In this example, 124 students took the ACT Explore assessment in 9th grade and then took the ACT Plan assessment in 10th grade, 12 months later. Students’ predicted ACT Plan scores are determined by their ACT Explore score in the same subject area using the Conditional Score Average model. Predicted ACT Plan scores can be compared to actual ACT Plan scores to obtain residual scores that measure growth relative to peers. The predicted values and residual scores are highlighted in the spreadsheet.The worksheet named “Conditional Score Averages” is obtained from the Conditional ACT Explore grade 9 to ACT Plan grade 10 (10 to 14 months) file.

The mean residual scores are calculated for each subject area. Each of the mean residual scores is greater than 0, and the T-test p-values (<0.05) indicate that the means are significantly greater than 0. Therefore, the growth in each subject area is classified as “Above Expected.”

Second Example

In this example, 131 students took the ACT Plan assessment in 10th grade and then took the ACT in 11th grade (11 or 12 months later). Students’ predicted ACT scores are determined by their ACT Plan scores in all four subject areas, as well as the number of months elapsed between the ACT Plan and ACT tests. Predicted ACT scores can be compared to actual ACT scores to obtain residual scores that measure growth relative to peers. The predicted values and residual scores are highlighted in the spreadsheet. The worksheet named “Projection Model Parameters” is obtained from the Projection ACT Plan grade 10 to ACT grade 11 (10–14 months) file.

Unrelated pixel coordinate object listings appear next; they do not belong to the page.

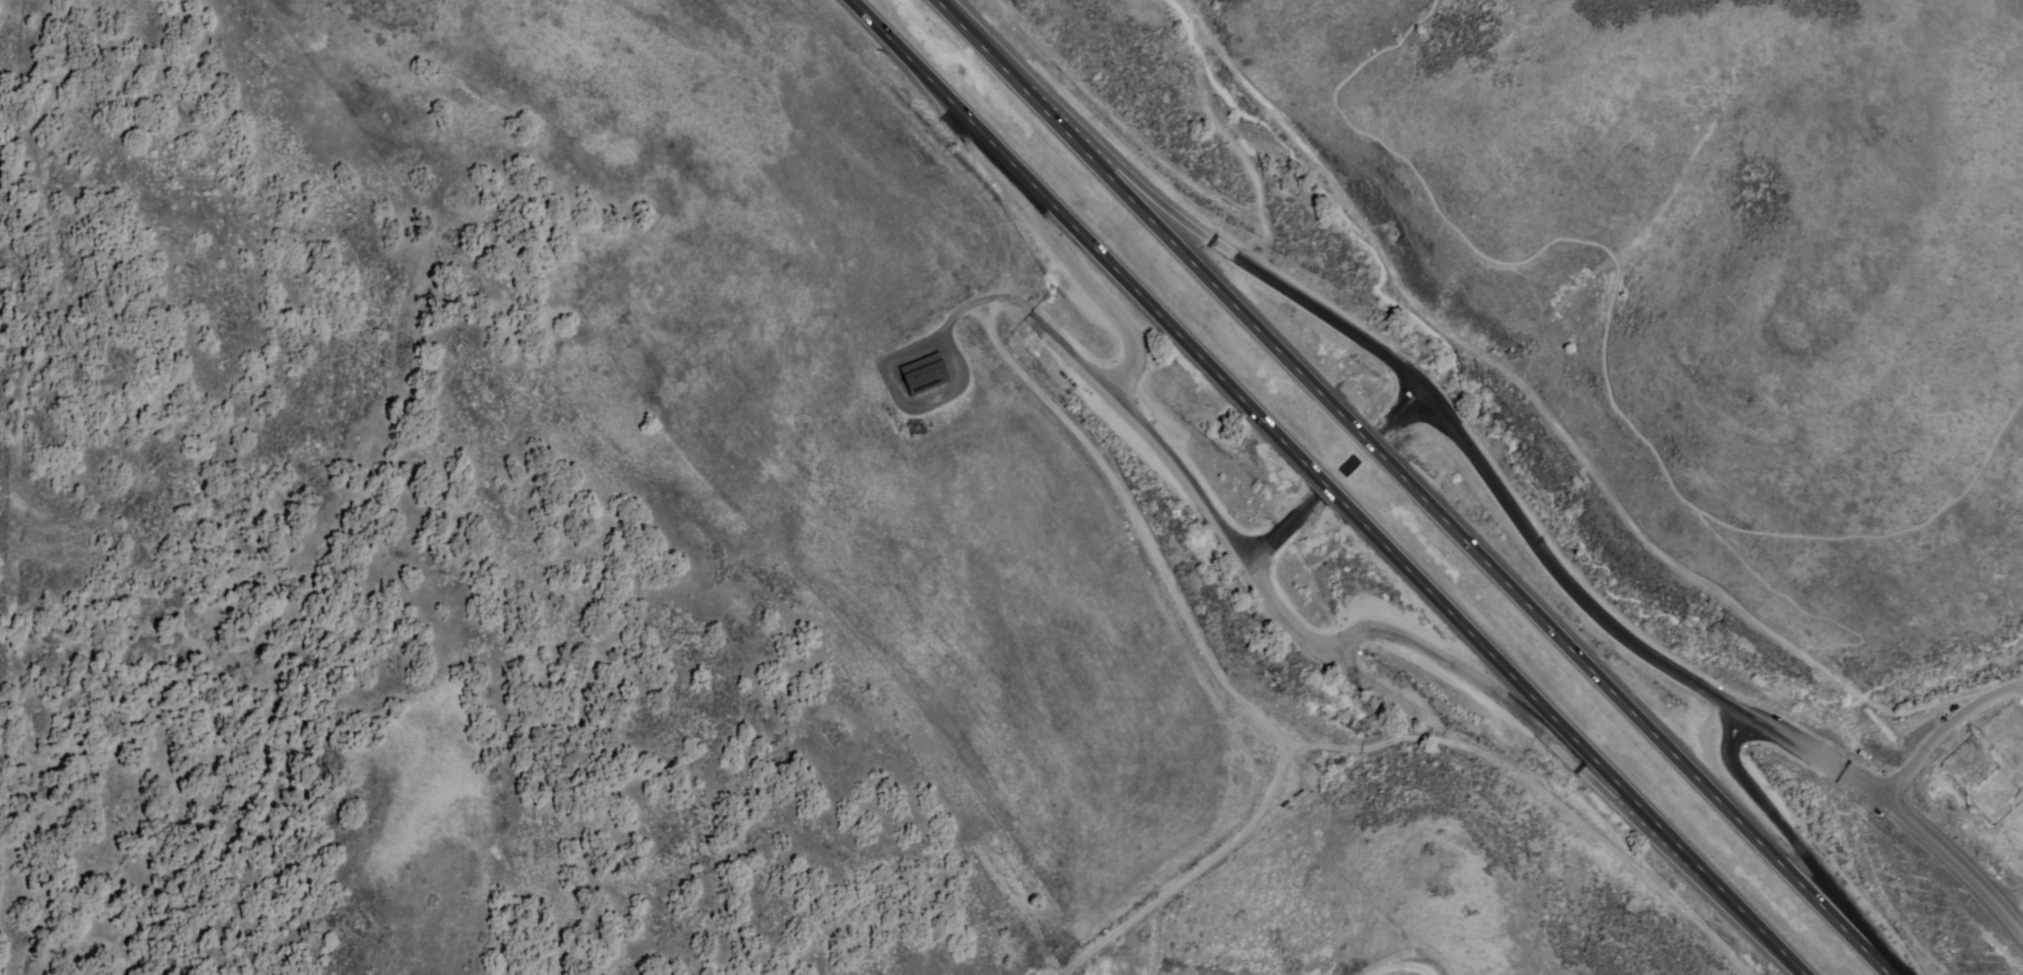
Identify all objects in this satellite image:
road: (1027, 208)
road: (1172, 208)
road: (1045, 341)
building: (922, 372)
road: (1404, 410)
road: (1327, 487)
road: (1413, 487)
road: (1279, 530)
road: (1555, 560)
road: (1545, 734)
road: (1886, 787)
road: (1593, 835)
road: (1796, 843)

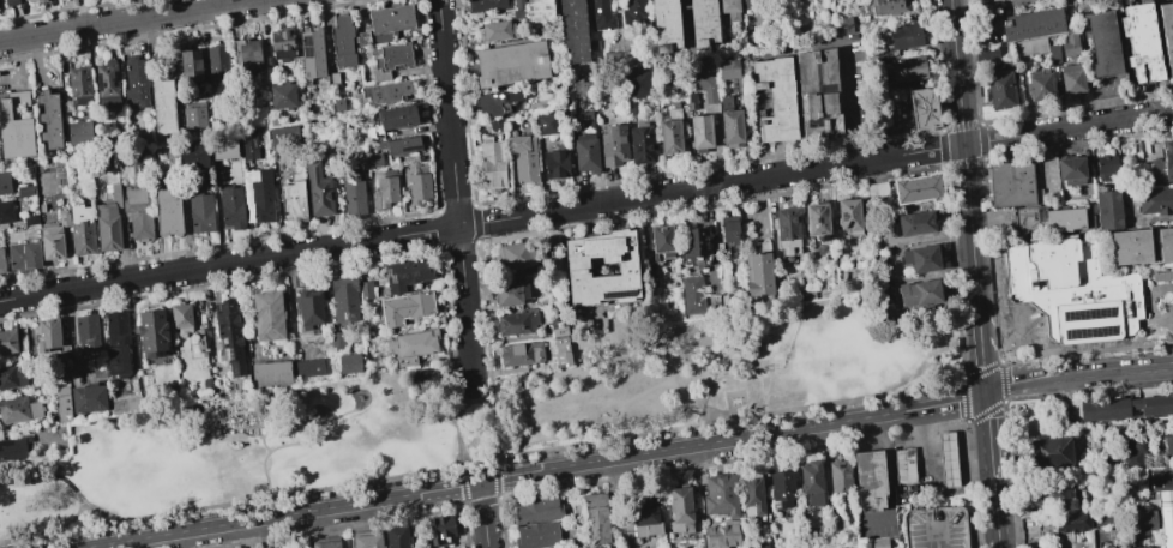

The mean residual scores are calculated for each subject area. For English, Reading, and Science, the mean of the residual scores is less than 0, and the T-test p-values (<0.05) indicate that the means are significantly less than 0. Therefore, the growth in English, Reading, and Science is classified as “Below Expected.” For Mathematics, the mean of the residual scores is less than 0, but the T-test p-value (0.269) indicates that the mean is not significantly less than 0. Therefore, the growth in Mathematics is classified as “Expected.”

Third Example

In this example, 85 students took the ACT Plan assessment in the fall and then took the ACT QualityCore Algebra 2 end-of-course test in the spring. For each student, ACT QualityCore Algebra 2 score predictions are made for different percentile levels of growth: 10th, 25th, 50th, 75th, and 90th. Students’ predicted scores are determined by their ACT Plan scores in all four subject areas. Predicted ACT QualityCore Algebra 2 scores (at the 50th percentile level) can be compared to actual ACT QualityCore Algebra 2 scores to obtain residual scores that measure growth relative to peers. The predicted values and residual scores are highlighted in the spreadsheet. The worksheet named “SGP Parameters” is obtained from the Student Growth Percentiles ACT Plan to ACT QualityCore Algebra 2 (6–12 months) file.

The mean residual scores are calculated for ACT QualityCore Algebra 2. The mean of the residual scores is less than 0. The T-test p-value is 0.085 (>0.05), so there is not enough evidence to conclude that the mean is significantly less than 0. Therefore, the growth in ACT QualityCore Algebra 2 is classified as “Expected.”